Australian Greens leader Richard Di Natale. (IMAGE: Kate Ausburn, Flickr).

Australian Politics

Green Without (Class) Envy: Richard Di Natale’s Disappointingly Neoliberal Messaging

By Michael Brull

October 18, 2017

Populism over policy is never a particularly good look, particularly if you’re pitching to people who want substance over style. Michael Brull* explains.

In a Facebook post recently, leader of the Greens Senator Richard Di Natale had a message for the youths of Australia. Don’t “throw your hard-earned money away” on private health insurance “you don’t need”. Save your “$$” for a house deposit instead.

Senator Di Natale threw in a complaint about the Government’s (unexplained) private health insurance reforms. He tweeted out a similar message in this video clip of him discussing the private health system. But the message is clear enough in his Facebook page’s meme. If you’re “young and healthy”, don’t waste your money on private health insurance.

People get no value for money from private health insurance, particularly young people. pic.twitter.com/tk7u1VyPcG

— Richard Di Natale (@RichardDiNatale) October 13, 2017

The replies that followed on his thread (and there were others) made some obvious points. Firstly, people who have health issues without private insurance may be forced to wait months for surgery under the public health care system, which may deem non-urgent surgery “elective”.

Secondly, just because someone is “young and healthy” doesn’t mean they will stay that way. People are often healthy, until they are not. I was a healthy young man until I turned 23 and was diagnosed with ulcerative colitis. Since then, I have faced considerable health issues, along with associated costs and challenges. Whatever the systemic issues involved – and without denying my considerable privilege – my care and quality of life would have been (and would be) considerably diminished without private health care. Indeed, I may well be dead without the kind of care I’ve been privileged enough to have.

Furthermore, there are many gaps in the public health care system. Suppose, for example, that you spent a month and a half in hospital, faced a considerable risk of dying from surgery, and accumulated numerous traumas along the way. You would be entitled to government subsidies for six sessions with a psychologist.

If you’re game, you can convince a GP to grant you another four subsidised sessions with a psychologist. Even if you’re lucky enough for this to cover your sessions with a psychologist without having to pay a gap fee, you may not find yourself emotionally recovered after 10 weeks. The public system would not have offered you the support you needed to recover.

Though you may have saved some of the way towards a house deposit, you may well find that you have to start spending that money on your own physical and mental recovery. At which point, you might wind up eating into your home deposit savings, hoping for further life advice from the Senator.

The next point seems straightforward. Affording a house deposit isn’t easy. The issue for young people is not always just about their generation, but about class. Some millennials are born into families which are happy to transfer wealth to help them buy homes. Others struggle to save for a house whilst paying rent, and do what they can to make ends meet. If they are then struck by health issues, they can face considerable difficulties. Private health insurance may sometimes be what it takes to get by without sinking.

Some of the above may seem like an argument for private health insurance. It isn’t. I have it, and I have benefited from it, but the point isn’t whether it’s good or bad for an individual. The point is that there are systemic failings in the public health system which need to be addressed.

Lecturing young people on how they should spend their money is the opposite of advocating systemic change.

It’s condescending, but it’s also pointless gesturing. Telling young people to save their money is about as productive as telling rich people to give more money to the poor. Supposing even that they should do it, it’s not the same as advocating for and creating systemic change so that working class and poor people don’t need to rely on the charity of others.
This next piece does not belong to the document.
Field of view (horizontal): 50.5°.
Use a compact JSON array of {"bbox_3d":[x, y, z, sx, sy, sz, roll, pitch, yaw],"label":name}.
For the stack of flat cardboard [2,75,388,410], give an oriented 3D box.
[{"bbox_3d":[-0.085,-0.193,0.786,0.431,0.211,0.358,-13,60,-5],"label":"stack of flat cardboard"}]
This episode seems like an illustration of neoliberalism seeping into the Greens. Instead of advocating for systemic change – or developing a class politics that aims to redistribute wealth – Senator Di Natale urges individual action, which will not actually help anyone.

Affluent young people who can afford to do so will continue to invest in private health insurance, because it is a sensible thing to do. Even supposing that they didn’t do so, more young people saving for house deposits wouldn’t address the housing affordability crisis. Telling young people to not fritter away their money on health insurance is even worse advice than telling young people not to buy avocado on toast (admittedly, avocado tastes awful).
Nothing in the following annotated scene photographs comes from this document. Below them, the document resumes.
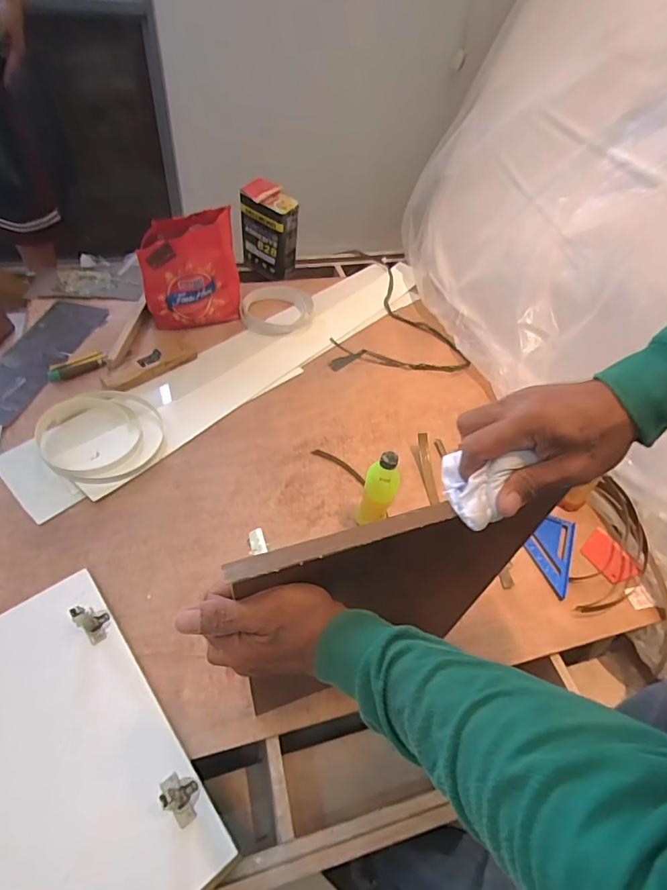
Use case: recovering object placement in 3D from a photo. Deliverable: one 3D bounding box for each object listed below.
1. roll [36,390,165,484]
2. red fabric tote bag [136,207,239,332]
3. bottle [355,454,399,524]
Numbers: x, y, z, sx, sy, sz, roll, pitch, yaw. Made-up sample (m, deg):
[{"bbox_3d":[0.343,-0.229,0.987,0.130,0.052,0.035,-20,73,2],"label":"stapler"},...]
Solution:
[{"bbox_3d":[-0.503,-0.025,1.024,0.246,0.031,0.248,3,50,-4],"label":"roll"},{"bbox_3d":[-0.374,-0.456,1.252,0.274,0.265,0.110,-27,56,-30],"label":"red fabric tote bag"},{"bbox_3d":[0.084,0.095,0.886,0.062,0.212,0.052,13,50,5],"label":"bottle"}]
I have argued before that the policies of the Greens are the furthest left of the mainstream parties. Yet Greens voters are less likely to consider themselves working class than any of the other major parties, and slightly more likely than the Liberals to earn over $120,000 per year.

Whilst some surveys show concern about the health system ranks highly among Greens voters, they typically highlight what are considered moral concerns, such as climate change and our treatment of asylum seekers. These are important issues, but if the Greens are going to expand beyond 10 per cent of the vote (focused among the relatively affluent in inner city areas), they need to demonstrate that they are in touch with the material concerns that face the everyday lives of ordinary Australians.

Sometimes a meme is just a meme. Sometimes – this time – it shows that the Greens need to step up their game.

* Disclosure: earlier this year, Michael Brull became a member of the Greens.